“When you want to do something crazy, you go to your friends,” said Susan Freedman, the long-time president of the Public Art Fund. “You go to someone who won’t think you’re so crazy.”
Ms. Freedman was sitting on one of the granite benches that encircles the plaza of Columbus Circle on a recent morning. Fall was in the air, the chill of the granite seeping through our pant legs. Tatzu Nishi’s Discovering Columbus, Ms. Freedman’s latest commission, had just opened, and the customary lines snaked by behind her.
Some 70-feet up in the air, Gaetano Russo’s sculpture of Christopher Columbus was comfortably at home inside a living room built by Mr. Nishi. Or, rather, conceived of by him. Like he has done in cities around the world, the Japanese artist had created an unusual environment for a popular statue to reside in and invited the public to come for a visit. But he did not build, did not construct, the structure in Columbus Circle, his biggest yet. That job fell to one of Ms. Freedman’s friends, Dan Tishman.
Mr. Tishman’s eponymous family firm has been developing and building office towers, hotels and more in the city and across the country for three generations. Mr. Tishman’s father built the first World Trade Center, and it has fallen to Tishman Construction to rebuild those 16 acres, along with erecting such contemporary icons as One Bryant Park and Hudson Yards.
In the meantime, Mr. Tishman has developed a niche as the go-to builder for some of the city’s most ambitious public art projects—a portfolio that continues to grow. “The Public Art Fund and the artists they work with have a vision, in a way it is similar to working with top architects on jobs we build around the world,” Mr. Tishman said in an email. The art projects do present their own unique challenges, though. “Building freestanding scaffolding over a subway line or waterfalls in the harbor give our engineers and builders a unique opportunity to stretch their problem solving muscles,” Mr. Tishman explained
It was Olafur Eliasson’s Waterfalls in the East River that first inspired Ms. Freedman to call her old high school friend from the Upper West Side, to see if he knew anyone who might be able to execute such an audacious project. He volunteered himself. Since then, they have worked on Sol Lewitt’s retrospective in and around City Hall Park last year, where Tishman fabricated two giant concrete sculptures, and now Discovering Columbus.
The first piece of the project was assembling the scaffolding to reach an appropriate height to create Mr. Nishi’s living room. As they talked about the project, Mr. Tishman and Ms. Freedman realized it also presented the perfect opportunity to allow for the conservation of the statue, as well. Wooden platforms were brought in at first to allow for the initial restoration work and will return after the show closes to finish the conservation project. When the wood was removed, it revealed an interesting metal lattice work. “At first, people thought they were just working on the plaza again,” Tishman senior vice-president Pamela Friedlander said during a tour of the project. “Only when we started to take out the wood and put up the signage did a lot of people figure it out”

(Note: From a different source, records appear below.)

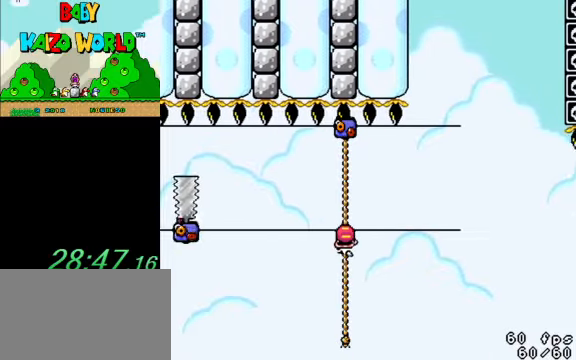
{"keys": ["up", "y"], "events": []}
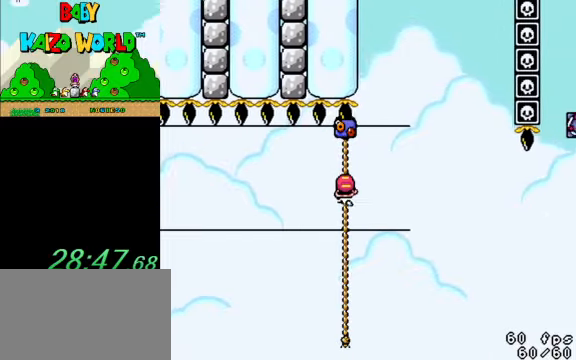
{"keys": ["up", "y"], "events": []}
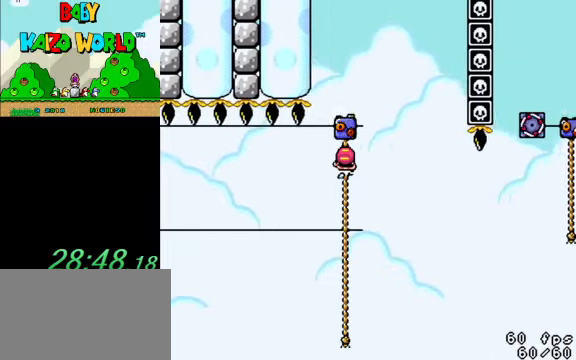
{"keys": ["y"], "events": [[200, "up", "up"]]}
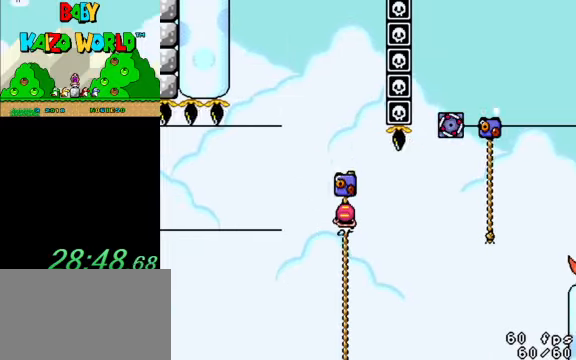
{"keys": ["right", "shift", "y"], "events": [[133, "right", "down"], [266, "shift", "down"]]}
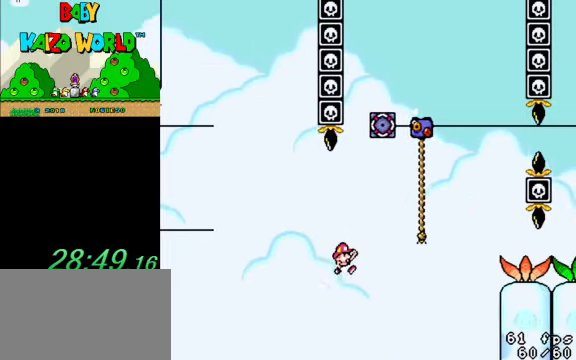
{"keys": ["up", "y"], "events": [[100, "up", "down"], [466, "shift", "up"], [500, "right", "up"]]}
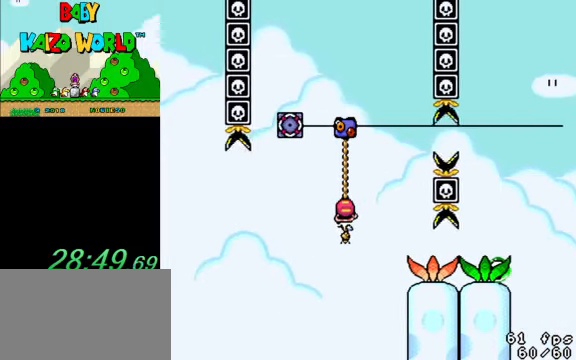
{"keys": ["right", "y"], "events": [[66, "up", "up"], [100, "shift", "down"], [266, "shift", "up"], [366, "right", "down"]]}
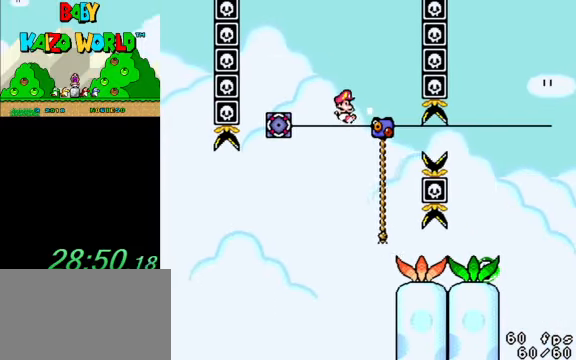
{"keys": ["right", "y"], "events": [[200, "right", "up"], [333, "left", "down"], [400, "left", "up"], [400, "right", "down"]]}
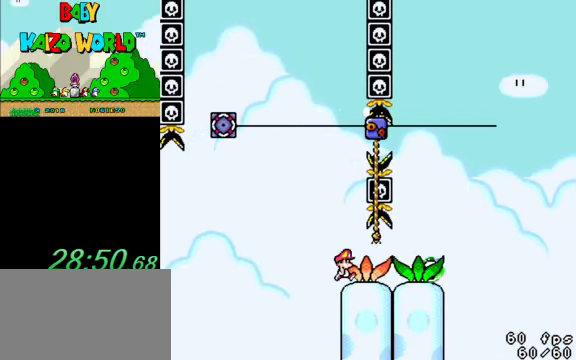
{"keys": ["shift", "up", "y"], "events": [[266, "shift", "down"], [500, "right", "up"], [500, "up", "down"]]}
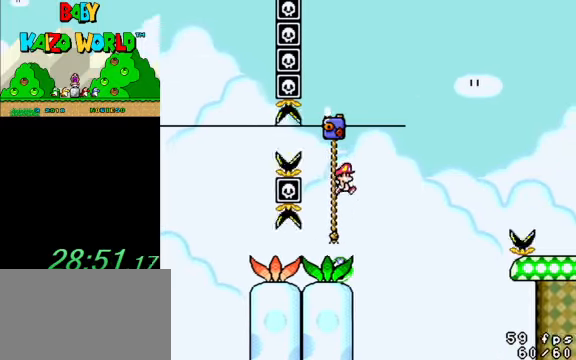
{"keys": ["y"], "events": [[133, "shift", "up"], [267, "left", "down"], [367, "left", "up"], [400, "up", "up"]]}
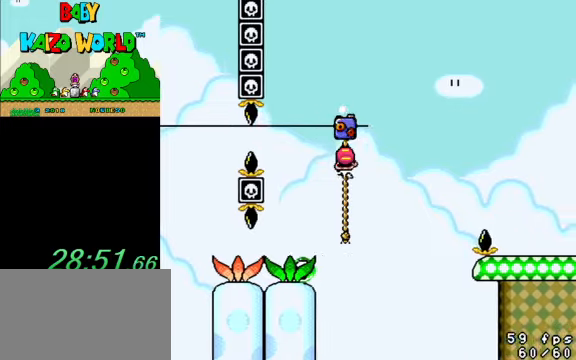
{"keys": ["right", "shift", "y"], "events": [[134, "right", "down"], [267, "shift", "down"]]}
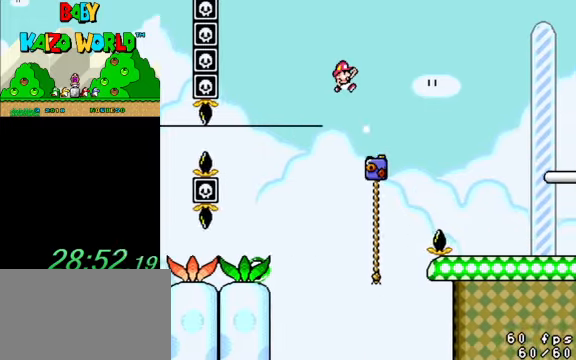
{"keys": ["right", "shift", "y"], "events": []}
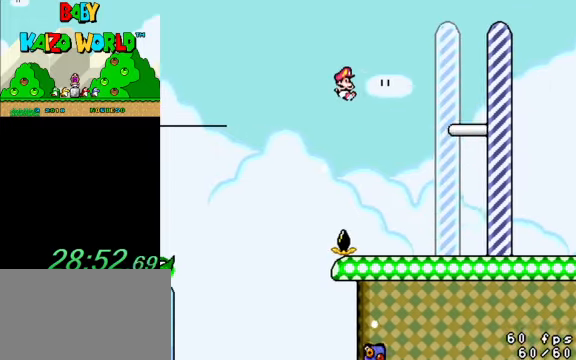
{"keys": ["right", "y"], "events": [[267, "shift", "up"]]}
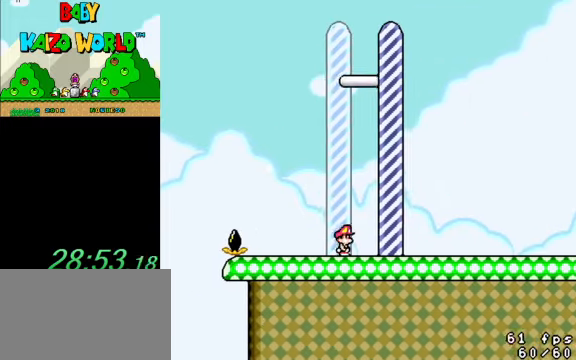
{"keys": [], "events": [[167, "right", "up"], [267, "y", "up"]]}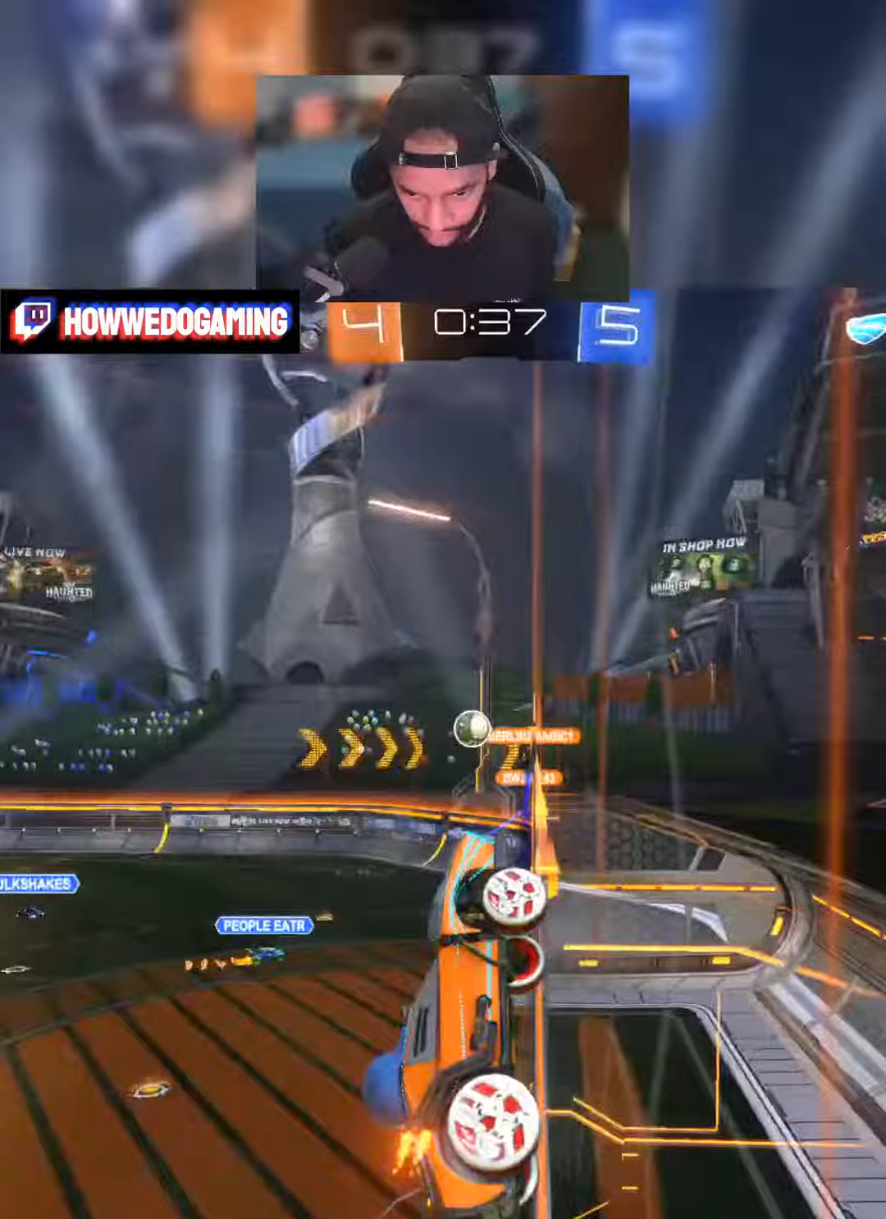
Gameplay with a controller (Xbox layout); each line is a JSON object with the inputs held at the frame after it. "events" lists button and stick changes between this image and that frame as [ms after this image, input, new state], when the widget could be followed in between.
{"buttons": ["R2"], "left_stick": "center", "right_stick": "center", "events": [[100, "left_stick", "down-left"], [350, "left_stick", "center"]]}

The team built a fairly conventional construction scaffolding system, even recycling bars and joints that had been used during repairs to the George Washington Bridge—reduce, reuse, recycle! Still, in this unusual configuration, it creates a web metal that is not only functional but visually striking.
The site posed some unusual challenges. As Mr. Tishman pointed out, a subway line runs underneath Columbus Circle, the oldest in the city in fact, making for an incredibly shallow foundation. This meant the scaffolding had to rest on the ground, rather than being drilled into it, which would have also necessitated repairs to the recently renovated plaza, a step the builders wanted to avoid. Their solution was four massive multi-ton concrete anchors, one at each corner, set onto neoprene pads to protect the plaza.
The other issue the subways presented was the cars rumbling along underground, along with the winds blowing in off the avenues and Central Park, would cause the pillar and statue to sway slightly. That is why Christopher Columbus appears to rest atop a large circular coffee table in the middle of the living room. But it is more than just a table. The black ring not only serves as a buffer to keep zealous visitors at bay, it also hides the hole built around the statue to accommodate its movement. The coffee table is then affixed to the statue with a neoprene gasket and is fitted out with rolling casters so that it can imperceptibly move each time a train passes or the wind blows.
“Our goal is to create this beautiful room,” Ms. Friedlander said. It may be a different set of design constraints, but the goal is the same as on any Tishman project.”
Mr. Nishi was astonished by the work. “While I didn’t see much difference” from other projects, he said through an interpreter, “I was expecting, just from my experience from other things, that American people are very sloppy.” Mr. Nishi himself broke in here and blurted out “Sorry! Sorry!” and began bowing repeatedly, but the interpreter insisted it was a story with a happy ending, as Mr. Nishi began to smile. “But this turned out to be the most precise project I have ever done,” the interpreter continued on Mr. Nishi’s behalf. “It was amazing.”
Ms. Friedlander said Tishman is already fielding more requests, including from the Public Art Fund. She acknowledged that working with artists is not always easy, but that can be part of the fun. “It can be tough going back and forth with the artist, especially when you’re working under a compressed time frame,” Ms. Friedlander said. “Our guys are like, ‘Just pick a crown molding.’ But it does matter because this is an aesthetic piece and working that into what we do is very rewarding.”
Ms. Freedman said having a firm with Tishman’s capabilities in the city will only further push the boundaries on what kind of public art the city can expect. “It’s wonderful to know we can pick up the phone and say ‘We have an artist dreaming a big dream, can you help us make it a reality?’ and the answer will be yes,” she said.
Correction:An earlier version of this post called Ms. Freedman the Public Art Fund’s director. She is its president. It also said that Tishman had performed the renovation to the George Washington Bridge. It did not, simply boring the scaffolding from a project performed by another firm to use here. The Observer regrets the errors.